İstanbul’un nüfusu 16,6 milyon olacak
2012 Adrese Dayalı Nüfus Kayıt Sistemi (ADNKS) sonuçlarına kıyasla 2023 yılında 60 ilin nüfusu artarken 21 ilin nüfusu azalacak. Nüfusu en fazla olan dört ilin sıralamasında bir değişiklik olmayacak. Ankara’nın nüfusu 5,9 milyona yükselirken İzmir’in nüfusu 4,4 milyon, Bursa’nın nüfusu 3,1 milyon olacak. 2012’de en büyük 5’inci il olan Adana’nın yerini 2,6 milyonluk nüfusu ile Antalya alacak.
Şanlıurfa’nın çocuk nüfus oranı yükselecek
2012’de çocuk nüfus (0-14 yaş grubu) oranının en yüksek olduğu il Şırnak. (yüzde 42). Şırnak’ı yüzde 41,5 ile Şanlıurfa takip ediyor. 2023’te Şanlıurfa çocuk nüfusun en yüksek olduğu il olacak. Şanlıurfa’nın ardından yüzde 35,2 ile Ağrı gelecek.
Ortanca yaş 34’ün üzerine çıkacak
Bir bölgedeki insanların yaşlarının ortalamasına ‘ortanca yaş’ deniyor. Türkiye nüfusunun ortanca yaşı geçen yıl 30,1 idi. 2023’te 34’e çıkacak. 2012 yılında erkeklerde 29,5 olan ortanca yaş, 2023 yılında 33,3’e ulaşacak. Kadınlarda ise 2012 yılında 30,6 olan ortanca yaş, 2023’te 34,6 olacak. Yani Türkiye nüfusunun yarısı 34 yaşın üzerinde olacak.
Sinop, 2023’te de ortanca yaşı en yüksek il olacak
2023 yılında ortanca yaşı en yüksek olan Sinop (44,4) ilini, 42,9’luk ortanca yaş değeri ile Çorum izleyecek. En düşük ortanca yaş, 2012 yılında Şırnak’ta (18,5) iken, 2023 yılında 20,8’lik değeri ile Şanlıurfa’da olacak.

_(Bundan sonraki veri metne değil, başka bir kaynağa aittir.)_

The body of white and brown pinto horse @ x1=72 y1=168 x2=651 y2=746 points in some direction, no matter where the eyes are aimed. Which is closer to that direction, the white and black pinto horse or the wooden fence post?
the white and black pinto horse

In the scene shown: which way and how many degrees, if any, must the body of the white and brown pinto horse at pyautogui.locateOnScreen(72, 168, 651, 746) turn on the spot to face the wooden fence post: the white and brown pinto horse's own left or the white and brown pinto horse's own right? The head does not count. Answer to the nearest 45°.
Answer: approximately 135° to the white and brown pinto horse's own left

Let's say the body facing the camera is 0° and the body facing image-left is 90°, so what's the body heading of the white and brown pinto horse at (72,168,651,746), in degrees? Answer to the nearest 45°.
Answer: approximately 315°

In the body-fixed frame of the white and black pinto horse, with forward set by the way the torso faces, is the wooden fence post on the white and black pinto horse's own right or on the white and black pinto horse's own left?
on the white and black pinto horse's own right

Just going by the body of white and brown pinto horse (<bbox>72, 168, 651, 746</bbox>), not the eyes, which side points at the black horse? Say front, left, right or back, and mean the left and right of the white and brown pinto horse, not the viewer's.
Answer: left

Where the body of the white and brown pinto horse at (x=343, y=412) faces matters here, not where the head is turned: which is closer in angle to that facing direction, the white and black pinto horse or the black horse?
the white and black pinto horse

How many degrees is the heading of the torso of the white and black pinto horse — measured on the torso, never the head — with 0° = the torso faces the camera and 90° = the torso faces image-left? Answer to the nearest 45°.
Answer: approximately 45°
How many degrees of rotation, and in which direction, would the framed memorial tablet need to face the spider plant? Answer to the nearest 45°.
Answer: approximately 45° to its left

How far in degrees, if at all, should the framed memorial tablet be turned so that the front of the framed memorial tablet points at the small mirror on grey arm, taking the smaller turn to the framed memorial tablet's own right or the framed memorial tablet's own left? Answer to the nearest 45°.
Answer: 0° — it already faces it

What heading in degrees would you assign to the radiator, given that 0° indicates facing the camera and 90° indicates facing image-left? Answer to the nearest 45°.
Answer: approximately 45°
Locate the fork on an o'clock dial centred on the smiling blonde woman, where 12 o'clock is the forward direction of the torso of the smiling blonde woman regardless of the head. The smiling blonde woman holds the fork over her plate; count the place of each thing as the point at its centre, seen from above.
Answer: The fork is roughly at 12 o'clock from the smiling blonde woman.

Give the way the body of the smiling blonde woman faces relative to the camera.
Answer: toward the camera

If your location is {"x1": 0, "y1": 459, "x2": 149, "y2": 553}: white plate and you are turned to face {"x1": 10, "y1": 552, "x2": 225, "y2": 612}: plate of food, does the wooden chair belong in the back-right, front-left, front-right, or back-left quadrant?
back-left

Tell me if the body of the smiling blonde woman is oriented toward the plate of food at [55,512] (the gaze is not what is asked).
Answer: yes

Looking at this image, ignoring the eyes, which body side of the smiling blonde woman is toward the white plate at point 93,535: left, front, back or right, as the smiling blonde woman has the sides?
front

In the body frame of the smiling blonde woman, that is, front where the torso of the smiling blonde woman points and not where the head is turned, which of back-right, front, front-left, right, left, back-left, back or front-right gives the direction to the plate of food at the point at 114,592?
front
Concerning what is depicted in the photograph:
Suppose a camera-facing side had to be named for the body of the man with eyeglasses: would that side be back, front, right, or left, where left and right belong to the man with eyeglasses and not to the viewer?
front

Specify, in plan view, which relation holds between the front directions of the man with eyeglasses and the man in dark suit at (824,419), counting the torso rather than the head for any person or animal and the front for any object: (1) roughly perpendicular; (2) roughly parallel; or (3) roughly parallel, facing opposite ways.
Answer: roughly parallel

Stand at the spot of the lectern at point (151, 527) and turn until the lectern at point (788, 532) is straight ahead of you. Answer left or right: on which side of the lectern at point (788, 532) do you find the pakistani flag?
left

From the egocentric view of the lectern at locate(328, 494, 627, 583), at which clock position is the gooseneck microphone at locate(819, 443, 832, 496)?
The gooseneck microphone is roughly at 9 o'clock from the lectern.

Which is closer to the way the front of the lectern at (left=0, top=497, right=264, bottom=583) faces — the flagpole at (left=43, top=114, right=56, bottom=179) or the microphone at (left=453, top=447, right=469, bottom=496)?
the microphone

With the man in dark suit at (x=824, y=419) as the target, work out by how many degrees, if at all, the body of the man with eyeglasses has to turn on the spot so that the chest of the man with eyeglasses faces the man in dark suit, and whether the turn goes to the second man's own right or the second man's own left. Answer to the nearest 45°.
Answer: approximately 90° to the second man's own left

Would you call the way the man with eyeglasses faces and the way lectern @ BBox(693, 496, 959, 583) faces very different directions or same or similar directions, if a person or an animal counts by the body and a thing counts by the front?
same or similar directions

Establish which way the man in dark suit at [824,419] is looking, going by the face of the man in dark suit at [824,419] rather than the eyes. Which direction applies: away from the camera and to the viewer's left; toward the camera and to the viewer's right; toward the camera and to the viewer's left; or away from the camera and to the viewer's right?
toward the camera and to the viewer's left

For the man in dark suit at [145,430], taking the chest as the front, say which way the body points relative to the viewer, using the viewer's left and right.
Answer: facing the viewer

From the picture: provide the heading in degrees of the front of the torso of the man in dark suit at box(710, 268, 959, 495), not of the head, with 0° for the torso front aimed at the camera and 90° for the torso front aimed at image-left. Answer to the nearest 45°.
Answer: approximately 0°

Yaşlı nüfusun toplam nüfusa oranı yüzde 10.2’ye çıkacak
65 yaş ve üzeri yaştakiler ise 10 yıl sonra 8.6 milyon kişi olacak. 2050’de bu rakam 19,5 milyona, 2075’te de 24,7 milyona çıkacak. Yaşlı nüfusun toplam nüfusa oranı 2023’te yüzde 10,2’ye çıkacak. 2050’de yüzde 20,8’e, 2075’te yüzde 27,7’ye yükselecek. 2050’de ortalama çocuk sayısı kadın başına 2,5 olursa, 2075’te toplam nüfus 119 milyon olacak.